Katz J
Department of Psychology, Toronto Hospital, Ontario, Canada.
J Neurol Neurosurg Psychiatry. 1992 Sep;55(9):811-21. doi: 10.1136/jnnp.55.9.811.
Phantom limb phenomena were correlated with psychophysiological measures of peripheral sympathetic nervous system activity measured at the amputation stump and contralateral limb. Amputees were assigned to one of three groups depending on whether they reported phantom limb pain, non-painful phantom limb sensations, or no phantom limb at all. Skin conductance and skin temperature were recorded continuously during two 30 minute sessions while subjects continuously monitored and rated the intensity of any phantom limb sensation or pain they experienced. The results from both sessions showed that mean skin temperature was significantly lower at the stump than the contralateral limb in the groups with phantom limb pain and non-painful phantom limb sensations, but not among subjects with no phantom limb at all. In addition, stump skin conductance responses correlated significantly with the intensity of non-painful phantom limb paresthesiae but not other qualities of sensation or pain. Between-limb measures of pressure sensitivity were not significantly different in any group. The results suggest that the presence of a phantom limb, whether painful or painless, is related to the sympathetic-efferent outflow of cutaneous vasoconstrictor fibres in the stump and stump neuromas. The hypothesis of a sympathetic-efferent somatic-afferent mechanism involving both sudomotor and vasoconstrictor fibres is proposed to explain the relationship between stump skin conductance responses and non-painful phantom limb paresthesiae. It is suggested that increases in the intensity of phantom limb paresthesiae follow bursts of sympathetic activity due to neurotransmitter release onto apposing sprouts of large diameter primary afferents located in stump neuromas, and decreases correspond to periods of relative sympathetic inactivity. The results of the study agree with recent suggestions that phantom limb pain is not a unitary syndrome, but a symptom class with each class subserved by different aetiological mechanisms.

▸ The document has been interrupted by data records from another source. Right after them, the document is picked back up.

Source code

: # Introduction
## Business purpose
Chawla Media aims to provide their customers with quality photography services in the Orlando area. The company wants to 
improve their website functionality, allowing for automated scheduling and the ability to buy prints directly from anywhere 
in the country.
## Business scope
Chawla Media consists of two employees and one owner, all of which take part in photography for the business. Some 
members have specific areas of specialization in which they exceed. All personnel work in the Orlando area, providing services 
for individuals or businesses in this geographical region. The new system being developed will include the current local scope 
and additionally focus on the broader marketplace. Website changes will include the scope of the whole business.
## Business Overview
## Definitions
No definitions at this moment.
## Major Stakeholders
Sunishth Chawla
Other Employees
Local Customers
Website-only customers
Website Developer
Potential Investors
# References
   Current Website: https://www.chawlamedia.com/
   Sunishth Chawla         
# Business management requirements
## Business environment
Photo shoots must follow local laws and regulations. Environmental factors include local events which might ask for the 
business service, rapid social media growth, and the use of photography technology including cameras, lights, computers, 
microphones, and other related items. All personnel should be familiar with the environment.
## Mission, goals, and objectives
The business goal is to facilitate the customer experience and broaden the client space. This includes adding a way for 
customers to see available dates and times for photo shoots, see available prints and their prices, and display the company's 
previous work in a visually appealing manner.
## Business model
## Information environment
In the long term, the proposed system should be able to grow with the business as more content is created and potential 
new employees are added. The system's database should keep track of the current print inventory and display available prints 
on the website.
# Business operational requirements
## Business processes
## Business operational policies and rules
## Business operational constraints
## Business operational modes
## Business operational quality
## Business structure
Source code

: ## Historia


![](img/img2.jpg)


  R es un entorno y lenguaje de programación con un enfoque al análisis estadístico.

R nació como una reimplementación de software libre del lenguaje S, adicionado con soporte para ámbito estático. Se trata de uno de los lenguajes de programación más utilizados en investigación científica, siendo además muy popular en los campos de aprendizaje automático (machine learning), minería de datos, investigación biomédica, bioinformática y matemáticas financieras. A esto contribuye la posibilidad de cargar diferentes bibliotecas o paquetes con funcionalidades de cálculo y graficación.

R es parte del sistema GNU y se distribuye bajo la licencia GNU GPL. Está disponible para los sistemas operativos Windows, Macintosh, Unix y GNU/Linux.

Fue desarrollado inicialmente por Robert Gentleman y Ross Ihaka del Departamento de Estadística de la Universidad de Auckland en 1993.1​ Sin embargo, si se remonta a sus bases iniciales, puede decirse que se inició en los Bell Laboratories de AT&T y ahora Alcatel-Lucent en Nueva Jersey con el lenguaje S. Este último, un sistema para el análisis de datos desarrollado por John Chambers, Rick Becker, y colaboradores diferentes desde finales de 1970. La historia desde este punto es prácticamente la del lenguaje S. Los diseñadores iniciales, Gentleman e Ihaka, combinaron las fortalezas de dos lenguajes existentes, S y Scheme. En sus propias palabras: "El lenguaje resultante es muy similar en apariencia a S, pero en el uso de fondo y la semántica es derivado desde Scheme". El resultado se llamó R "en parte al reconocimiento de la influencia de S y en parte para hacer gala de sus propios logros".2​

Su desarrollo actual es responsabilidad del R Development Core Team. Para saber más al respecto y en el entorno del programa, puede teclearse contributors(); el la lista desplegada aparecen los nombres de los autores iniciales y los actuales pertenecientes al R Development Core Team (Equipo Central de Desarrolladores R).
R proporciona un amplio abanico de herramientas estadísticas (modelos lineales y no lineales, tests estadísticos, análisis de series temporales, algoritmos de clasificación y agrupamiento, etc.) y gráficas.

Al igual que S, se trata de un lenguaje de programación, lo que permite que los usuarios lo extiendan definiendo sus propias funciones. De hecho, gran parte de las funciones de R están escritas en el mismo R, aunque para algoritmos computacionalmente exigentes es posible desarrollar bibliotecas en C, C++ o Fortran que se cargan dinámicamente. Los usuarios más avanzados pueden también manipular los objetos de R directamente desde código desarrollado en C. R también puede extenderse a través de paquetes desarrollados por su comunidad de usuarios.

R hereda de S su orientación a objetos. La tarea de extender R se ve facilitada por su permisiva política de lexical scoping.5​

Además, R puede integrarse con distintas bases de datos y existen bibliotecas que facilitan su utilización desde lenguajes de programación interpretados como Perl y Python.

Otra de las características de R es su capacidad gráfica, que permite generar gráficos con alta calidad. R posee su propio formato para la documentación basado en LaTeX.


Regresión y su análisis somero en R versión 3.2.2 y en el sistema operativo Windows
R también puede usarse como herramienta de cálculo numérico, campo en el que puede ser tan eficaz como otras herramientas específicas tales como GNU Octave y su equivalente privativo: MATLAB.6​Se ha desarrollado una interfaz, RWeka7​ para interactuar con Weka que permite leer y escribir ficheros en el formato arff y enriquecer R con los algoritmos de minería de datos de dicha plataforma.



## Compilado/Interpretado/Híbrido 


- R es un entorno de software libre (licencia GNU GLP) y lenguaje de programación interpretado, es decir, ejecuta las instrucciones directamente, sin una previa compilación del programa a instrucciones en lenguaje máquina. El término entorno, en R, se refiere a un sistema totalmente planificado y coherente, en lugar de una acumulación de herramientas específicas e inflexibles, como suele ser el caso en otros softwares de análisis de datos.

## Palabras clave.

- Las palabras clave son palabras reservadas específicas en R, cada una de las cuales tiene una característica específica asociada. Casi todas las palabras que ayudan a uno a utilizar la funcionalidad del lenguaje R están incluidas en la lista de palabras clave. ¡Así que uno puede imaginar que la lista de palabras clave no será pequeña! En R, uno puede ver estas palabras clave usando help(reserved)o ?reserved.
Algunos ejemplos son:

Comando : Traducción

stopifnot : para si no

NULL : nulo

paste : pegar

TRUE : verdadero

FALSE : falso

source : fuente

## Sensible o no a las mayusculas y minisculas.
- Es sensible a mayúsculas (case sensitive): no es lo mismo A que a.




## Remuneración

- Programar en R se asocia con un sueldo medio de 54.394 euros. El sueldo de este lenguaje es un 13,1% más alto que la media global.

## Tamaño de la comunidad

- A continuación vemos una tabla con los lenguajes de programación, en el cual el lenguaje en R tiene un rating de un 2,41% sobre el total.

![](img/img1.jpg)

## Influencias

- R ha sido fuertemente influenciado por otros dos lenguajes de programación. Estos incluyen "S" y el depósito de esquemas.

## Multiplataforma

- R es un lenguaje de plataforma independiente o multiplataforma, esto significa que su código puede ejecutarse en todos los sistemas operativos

幻肢现象与在截肢残端和对侧肢体测量的外周交感神经系统活动的心理生理指标相关。根据截肢者是否报告有幻肢痛、无痛性幻肢感觉或根本没有幻肢,将他们分为三组。在两个30分钟的时间段内持续记录皮肤电导率和皮肤温度,同时受试者持续监测并对他们所经历的任何幻肢感觉或疼痛的强度进行评分。两个时间段的结果均显示,在有幻肢痛和无痛性幻肢感觉的组中,残端的平均皮肤温度显著低于对侧肢体,但在根本没有幻肢的受试者中并非如此。此外,残端皮肤电导率反应与无痛性幻肢感觉异常的强度显著相关,但与其他感觉或疼痛性质无关。任何一组中肢体间压力敏感性测量均无显著差异。结果表明,无论有无疼痛,幻肢的存在都与残端和残端神经瘤中皮肤血管收缩纤维的交感传出流出有关。提出了一种涉及汗腺运动和血管收缩纤维的交感传出-躯体传入机制的假说,以解释残端皮肤电导率反应与无痛性幻肢感觉异常之间的关系。有人认为,幻肢感觉异常强度的增加是由于神经递质释放到位于残端神经瘤中的大直径初级传入纤维的相对应新芽上而引发的交感活动爆发所致,而减少则与相对交感不活动期相对应。该研究结果与最近的观点一致,即幻肢痛不是一种单一的综合征,而是一个症状类别,每个类别由不同的病因机制所支持。